When dealing with Strings….

Strings are general, strings are tricky. Regular expression is a useful tool when it comes to string manipulation, it also generates problems. Writing your own rules requires extreme precaution. Below are some notes I gathered from dealing with Strings (specifically people data, names, addresses, .etc) at large scale.

1. Have you considered punctuations?

Apostrophes exists in people’s last name, street names and many proper names. So is dash, forward and backward slash. Does your RegEx match these? Should your output normalize them?

2. How about Casing?

The usual casing in “McDonald” is meaningful; do you choose to maintain it? Always use case-insensitive when doing string comparison.
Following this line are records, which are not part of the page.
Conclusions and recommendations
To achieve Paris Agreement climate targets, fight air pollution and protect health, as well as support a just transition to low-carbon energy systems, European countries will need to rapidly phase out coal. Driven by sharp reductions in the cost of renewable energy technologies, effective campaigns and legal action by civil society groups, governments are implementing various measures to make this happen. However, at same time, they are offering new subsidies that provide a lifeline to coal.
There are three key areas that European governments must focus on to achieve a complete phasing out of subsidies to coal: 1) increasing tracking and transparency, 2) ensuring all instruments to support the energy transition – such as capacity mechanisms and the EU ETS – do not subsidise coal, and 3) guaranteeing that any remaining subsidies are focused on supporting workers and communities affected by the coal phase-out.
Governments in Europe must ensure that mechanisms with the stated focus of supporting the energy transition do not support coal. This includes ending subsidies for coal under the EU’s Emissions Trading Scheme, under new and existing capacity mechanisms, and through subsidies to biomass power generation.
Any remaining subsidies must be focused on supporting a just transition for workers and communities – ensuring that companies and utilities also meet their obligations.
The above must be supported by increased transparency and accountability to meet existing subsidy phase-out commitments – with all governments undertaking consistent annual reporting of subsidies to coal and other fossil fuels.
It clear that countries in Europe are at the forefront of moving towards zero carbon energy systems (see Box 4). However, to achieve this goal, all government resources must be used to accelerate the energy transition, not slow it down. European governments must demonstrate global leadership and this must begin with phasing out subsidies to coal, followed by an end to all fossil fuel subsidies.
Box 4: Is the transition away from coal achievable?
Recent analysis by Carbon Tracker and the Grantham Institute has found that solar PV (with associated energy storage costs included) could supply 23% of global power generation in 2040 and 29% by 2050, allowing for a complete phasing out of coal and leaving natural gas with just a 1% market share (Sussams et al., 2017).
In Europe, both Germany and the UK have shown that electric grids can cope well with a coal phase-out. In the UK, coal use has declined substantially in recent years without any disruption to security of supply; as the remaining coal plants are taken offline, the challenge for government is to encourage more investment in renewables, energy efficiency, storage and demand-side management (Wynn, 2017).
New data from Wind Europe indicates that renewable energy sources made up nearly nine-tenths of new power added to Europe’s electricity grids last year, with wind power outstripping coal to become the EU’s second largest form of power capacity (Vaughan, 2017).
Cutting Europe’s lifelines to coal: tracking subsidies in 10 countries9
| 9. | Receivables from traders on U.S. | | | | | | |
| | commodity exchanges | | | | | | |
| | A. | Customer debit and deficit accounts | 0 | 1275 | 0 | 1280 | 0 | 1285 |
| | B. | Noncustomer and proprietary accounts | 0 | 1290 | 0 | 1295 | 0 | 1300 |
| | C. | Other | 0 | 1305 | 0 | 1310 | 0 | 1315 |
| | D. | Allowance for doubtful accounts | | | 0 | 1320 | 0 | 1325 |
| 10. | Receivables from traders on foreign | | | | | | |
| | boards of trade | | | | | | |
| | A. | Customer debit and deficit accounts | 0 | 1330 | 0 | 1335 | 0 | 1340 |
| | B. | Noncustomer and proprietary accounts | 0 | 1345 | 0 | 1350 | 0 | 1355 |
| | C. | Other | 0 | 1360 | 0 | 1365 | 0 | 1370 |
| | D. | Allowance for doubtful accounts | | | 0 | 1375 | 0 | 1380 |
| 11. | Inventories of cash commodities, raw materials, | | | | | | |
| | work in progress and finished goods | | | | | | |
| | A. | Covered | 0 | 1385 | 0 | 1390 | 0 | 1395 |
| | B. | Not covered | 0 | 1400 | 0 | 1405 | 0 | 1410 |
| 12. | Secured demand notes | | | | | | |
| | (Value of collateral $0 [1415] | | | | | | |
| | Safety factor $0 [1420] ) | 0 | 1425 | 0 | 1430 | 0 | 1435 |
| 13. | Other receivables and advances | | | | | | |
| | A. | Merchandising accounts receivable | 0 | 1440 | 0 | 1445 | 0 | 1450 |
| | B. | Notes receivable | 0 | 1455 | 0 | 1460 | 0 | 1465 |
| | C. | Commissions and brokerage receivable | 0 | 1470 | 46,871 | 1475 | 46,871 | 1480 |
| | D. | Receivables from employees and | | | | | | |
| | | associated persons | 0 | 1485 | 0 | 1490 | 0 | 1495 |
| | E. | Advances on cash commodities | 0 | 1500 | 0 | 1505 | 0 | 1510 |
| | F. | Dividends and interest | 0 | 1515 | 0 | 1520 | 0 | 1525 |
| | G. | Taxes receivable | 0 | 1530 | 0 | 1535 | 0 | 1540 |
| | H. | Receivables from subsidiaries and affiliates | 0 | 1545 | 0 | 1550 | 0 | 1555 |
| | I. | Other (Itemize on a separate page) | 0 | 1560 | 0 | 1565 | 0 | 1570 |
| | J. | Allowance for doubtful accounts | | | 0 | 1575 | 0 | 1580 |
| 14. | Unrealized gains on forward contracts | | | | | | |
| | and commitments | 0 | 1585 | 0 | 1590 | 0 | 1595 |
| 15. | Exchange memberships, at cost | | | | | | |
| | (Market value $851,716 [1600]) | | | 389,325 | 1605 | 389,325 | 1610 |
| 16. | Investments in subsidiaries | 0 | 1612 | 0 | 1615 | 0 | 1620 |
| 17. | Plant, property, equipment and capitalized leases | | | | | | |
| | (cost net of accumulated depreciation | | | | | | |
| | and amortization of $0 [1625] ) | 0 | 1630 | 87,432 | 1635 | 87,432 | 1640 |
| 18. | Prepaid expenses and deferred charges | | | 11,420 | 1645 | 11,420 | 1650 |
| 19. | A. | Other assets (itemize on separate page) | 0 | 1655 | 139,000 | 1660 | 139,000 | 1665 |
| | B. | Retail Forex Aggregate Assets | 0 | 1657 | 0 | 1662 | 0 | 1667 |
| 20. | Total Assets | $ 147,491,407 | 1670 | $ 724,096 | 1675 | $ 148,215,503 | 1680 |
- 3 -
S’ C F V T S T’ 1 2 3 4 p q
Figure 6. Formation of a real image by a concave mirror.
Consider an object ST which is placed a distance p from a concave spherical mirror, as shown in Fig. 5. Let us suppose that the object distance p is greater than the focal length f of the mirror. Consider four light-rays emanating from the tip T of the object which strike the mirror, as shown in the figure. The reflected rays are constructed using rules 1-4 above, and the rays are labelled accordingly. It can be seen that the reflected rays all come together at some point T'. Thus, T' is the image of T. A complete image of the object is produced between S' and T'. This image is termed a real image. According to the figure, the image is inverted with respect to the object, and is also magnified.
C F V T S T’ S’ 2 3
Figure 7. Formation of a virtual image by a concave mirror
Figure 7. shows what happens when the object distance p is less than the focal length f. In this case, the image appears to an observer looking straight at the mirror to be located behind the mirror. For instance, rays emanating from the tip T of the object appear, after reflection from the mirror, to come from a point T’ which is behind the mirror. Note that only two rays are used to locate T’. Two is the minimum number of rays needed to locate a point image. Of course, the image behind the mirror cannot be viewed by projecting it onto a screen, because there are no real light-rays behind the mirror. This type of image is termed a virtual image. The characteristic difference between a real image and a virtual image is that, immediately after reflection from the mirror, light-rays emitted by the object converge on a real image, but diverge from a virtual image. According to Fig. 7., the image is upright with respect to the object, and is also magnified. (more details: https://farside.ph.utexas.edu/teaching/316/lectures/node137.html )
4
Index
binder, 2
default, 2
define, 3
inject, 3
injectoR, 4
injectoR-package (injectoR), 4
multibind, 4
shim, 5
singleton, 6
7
3. Is your input strictly English only?

Accented characters or umlauts (e.g., äöüß in German, àâæçéèêëïîô in French,  áéíñóúü¿¡ in Spanish) can cause problem is your pattern matching mechanism. You need to either consider these cases in matching (preferred solution) or normalize them into English counterparts before processing (loses the original character). Be careful which encoding you use (UTF-8, UTF-16, Unicode, etc.)

4. Rule of Thumb for writing RegEx: no more than three words long

If your RegEx can match longer than 3-words phrase, it is going to suffer on speed. Use a hierarchical data structure for more complicated string pattern matching. Instead of writing super long RegExs, divide and conquer with smaller RegExs. Your code will run faster and more robust.